PROVIDED PASSAGE
It’s to the point now, actually, where if things are framed like that I’m just like, “No, not answering, this isn’t what I came to talk about,” you know? That wouldn’t happen with a white academic that had come to talk about literature.
Tell me about the title. “What White People Can Do Next” has been labelled as provocative. Why did you feel it essential to go with that?
The title is definitely a provocation. One of the things I do in the book is look at how processes of racialisation show up differently in different places. For me, that’s really pronounced being from Ireland and being very aware of how different Irish people are culturally to white English people. And, of course, there’s huge diversity among people within the countries as well. So, when we’re just talking generically about white people, who are we talking about? We need to have more specificity.
The idea of racial differences is an invention, and I just don’t know how we can have so many conversations about race and not have that as our starting point. I would like for us not to keep repeating it and for it to just be mainstream knowledge. We know that we’re dealing with these fictitious categories that were invented to dehumanise Black people, to justify their enslavement, but also to stop class solidarity between exploited people of European descent and African descent coming together.
Why, in 2021, is there still this notion of white superiority?
Because when whiteness was invented, that was the foundational building block. It was the idea that this newly invented white race were superior to this newly invented Black race, who were an inferior position within that hierarchy. While we have forgotten the history that created the situation, we live with the consequences. Of course there’ll be instances of racism, because race was invented to create racism. That’s what it’s intended to do.
You’ve also spoken in the book about performative social media measures last summer – for example, the black square and sudden outpourings of solidarity. How did that make you feel when you saw those actions being made?
Whatever. It doesn’t mean anything. Loads of people were really angry, but I just felt kind of fatigued. It’s kind of a hollow gesture. But then, as I write in the book… online activism, is that not the nature of it? It is performative.
What would have been a more appropriate action to show allyship?
I don’t think what’s needed is white people showing the Black community allyship. Allyship is like this charitable enterprise where a white person can, if they feel so inclined, help the disadvantaged, “marginalised” or victim – victim not being my word, but the term I see used in the discourse.
I think one of the proposals I make in the book is there are certain things like police brutality, that while Black people are disproportionately affected by it, it’s actually in everyone’s best interests to have police forces that cannot just act with impunity.

JOB 1
Reproduce, word for word, the stretch of the listing below from the line containing "family: Amaryllidaceae" through the line containing "family: Pieridae".

Dataset excerpt:
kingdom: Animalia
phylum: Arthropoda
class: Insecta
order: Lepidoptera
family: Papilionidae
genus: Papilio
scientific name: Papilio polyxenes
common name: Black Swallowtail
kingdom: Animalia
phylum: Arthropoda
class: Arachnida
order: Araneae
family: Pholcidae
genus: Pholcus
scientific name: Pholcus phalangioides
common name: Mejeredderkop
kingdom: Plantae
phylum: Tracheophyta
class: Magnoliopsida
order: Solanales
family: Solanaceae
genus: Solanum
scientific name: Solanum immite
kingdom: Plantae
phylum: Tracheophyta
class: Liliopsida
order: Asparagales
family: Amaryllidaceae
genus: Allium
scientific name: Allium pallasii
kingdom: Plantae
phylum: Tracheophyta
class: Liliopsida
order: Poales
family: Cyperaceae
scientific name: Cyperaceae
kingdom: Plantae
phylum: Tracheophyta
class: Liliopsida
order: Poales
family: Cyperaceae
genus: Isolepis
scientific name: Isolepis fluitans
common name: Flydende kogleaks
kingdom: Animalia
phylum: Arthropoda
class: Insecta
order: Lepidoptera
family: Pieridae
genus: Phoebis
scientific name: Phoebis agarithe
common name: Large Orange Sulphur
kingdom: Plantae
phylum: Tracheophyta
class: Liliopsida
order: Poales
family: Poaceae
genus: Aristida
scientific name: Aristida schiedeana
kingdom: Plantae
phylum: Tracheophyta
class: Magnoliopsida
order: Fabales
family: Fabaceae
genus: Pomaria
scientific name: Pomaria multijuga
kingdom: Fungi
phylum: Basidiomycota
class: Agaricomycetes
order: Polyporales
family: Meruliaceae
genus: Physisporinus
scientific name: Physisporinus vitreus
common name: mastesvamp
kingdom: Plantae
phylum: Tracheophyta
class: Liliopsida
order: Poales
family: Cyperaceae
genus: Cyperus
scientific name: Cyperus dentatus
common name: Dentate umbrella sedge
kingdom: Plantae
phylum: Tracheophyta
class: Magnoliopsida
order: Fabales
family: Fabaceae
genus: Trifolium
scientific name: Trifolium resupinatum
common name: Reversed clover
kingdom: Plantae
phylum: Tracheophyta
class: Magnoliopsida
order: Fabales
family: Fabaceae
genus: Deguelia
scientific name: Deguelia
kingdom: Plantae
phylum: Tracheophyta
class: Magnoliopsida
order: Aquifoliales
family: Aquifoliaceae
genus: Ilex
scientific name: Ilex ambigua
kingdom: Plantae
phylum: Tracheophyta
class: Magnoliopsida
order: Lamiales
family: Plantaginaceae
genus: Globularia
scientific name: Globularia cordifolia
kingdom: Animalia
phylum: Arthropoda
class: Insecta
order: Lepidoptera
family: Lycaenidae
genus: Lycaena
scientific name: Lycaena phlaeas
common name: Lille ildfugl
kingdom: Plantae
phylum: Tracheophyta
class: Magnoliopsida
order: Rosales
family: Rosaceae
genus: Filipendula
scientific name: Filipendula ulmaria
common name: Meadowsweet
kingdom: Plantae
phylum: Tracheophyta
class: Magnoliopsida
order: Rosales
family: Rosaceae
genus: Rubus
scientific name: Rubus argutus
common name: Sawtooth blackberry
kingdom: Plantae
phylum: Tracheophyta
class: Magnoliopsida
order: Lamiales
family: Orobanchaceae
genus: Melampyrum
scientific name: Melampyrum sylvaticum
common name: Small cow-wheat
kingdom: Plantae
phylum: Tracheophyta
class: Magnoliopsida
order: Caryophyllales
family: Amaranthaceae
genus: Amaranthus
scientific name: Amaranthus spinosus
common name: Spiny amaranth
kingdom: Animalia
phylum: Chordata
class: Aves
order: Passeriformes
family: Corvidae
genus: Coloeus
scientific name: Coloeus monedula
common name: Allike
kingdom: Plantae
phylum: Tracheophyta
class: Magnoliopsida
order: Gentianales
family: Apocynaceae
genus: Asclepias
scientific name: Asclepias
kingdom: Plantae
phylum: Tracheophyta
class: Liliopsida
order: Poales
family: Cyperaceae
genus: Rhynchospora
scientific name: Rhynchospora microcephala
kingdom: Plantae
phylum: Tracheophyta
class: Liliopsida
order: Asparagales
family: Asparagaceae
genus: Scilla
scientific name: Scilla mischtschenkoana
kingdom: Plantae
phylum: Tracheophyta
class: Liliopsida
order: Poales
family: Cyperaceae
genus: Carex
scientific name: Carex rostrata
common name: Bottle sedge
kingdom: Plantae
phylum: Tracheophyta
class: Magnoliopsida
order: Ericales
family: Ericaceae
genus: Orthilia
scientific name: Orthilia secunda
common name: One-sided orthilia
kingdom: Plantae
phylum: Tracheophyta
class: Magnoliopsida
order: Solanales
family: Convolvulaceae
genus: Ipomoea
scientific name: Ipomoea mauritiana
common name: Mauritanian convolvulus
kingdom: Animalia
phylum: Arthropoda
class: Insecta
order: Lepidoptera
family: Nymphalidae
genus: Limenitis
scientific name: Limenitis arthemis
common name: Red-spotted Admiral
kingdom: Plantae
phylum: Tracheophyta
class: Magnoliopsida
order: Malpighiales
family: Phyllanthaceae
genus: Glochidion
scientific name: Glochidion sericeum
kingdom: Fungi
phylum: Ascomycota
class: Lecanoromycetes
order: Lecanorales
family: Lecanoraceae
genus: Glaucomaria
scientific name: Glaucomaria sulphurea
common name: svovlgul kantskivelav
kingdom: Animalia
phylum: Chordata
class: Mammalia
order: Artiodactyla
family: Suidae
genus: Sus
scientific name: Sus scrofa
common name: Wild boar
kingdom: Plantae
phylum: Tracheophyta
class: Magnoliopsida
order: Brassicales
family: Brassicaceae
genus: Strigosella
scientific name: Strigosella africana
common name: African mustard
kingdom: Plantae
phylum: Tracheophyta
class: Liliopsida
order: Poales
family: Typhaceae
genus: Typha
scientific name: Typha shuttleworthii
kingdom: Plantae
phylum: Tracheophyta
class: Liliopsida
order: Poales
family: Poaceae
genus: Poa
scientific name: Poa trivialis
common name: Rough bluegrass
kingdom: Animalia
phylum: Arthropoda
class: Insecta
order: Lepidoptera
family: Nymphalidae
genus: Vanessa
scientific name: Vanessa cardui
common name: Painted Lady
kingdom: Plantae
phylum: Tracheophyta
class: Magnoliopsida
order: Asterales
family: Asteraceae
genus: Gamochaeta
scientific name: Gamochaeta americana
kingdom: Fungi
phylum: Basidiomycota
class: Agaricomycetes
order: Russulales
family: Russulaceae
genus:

JOB 2
Write out the stretch of the interview on race from "The title is" through "have more specificity.", keeping every word and punctuation mark unchanged.

COMPLETE ANSWER 1
family: Amaryllidaceae
genus: Allium
scientific name: Allium pallasii
kingdom: Plantae
phylum: Tracheophyta
class: Liliopsida
order: Poales
family: Cyperaceae
scientific name: Cyperaceae
kingdom: Plantae
phylum: Tracheophyta
class: Liliopsida
order: Poales
family: Cyperaceae
genus: Isolepis
scientific name: Isolepis fluitans
common name: Flydende kogleaks
kingdom: Animalia
phylum: Arthropoda
class: Insecta
order: Lepidoptera
family: Pieridae

COMPLETE ANSWER 2
The title is definitely a provocation. One of the things I do in the book is look at how processes of racialisation show up differently in different places. For me, that’s really pronounced being from Ireland and being very aware of how different Irish people are culturally to white English people. And, of course, there’s huge diversity among people within the countries as well. So, when we’re just talking generically about white people, who are we talking about? We need to have more specificity.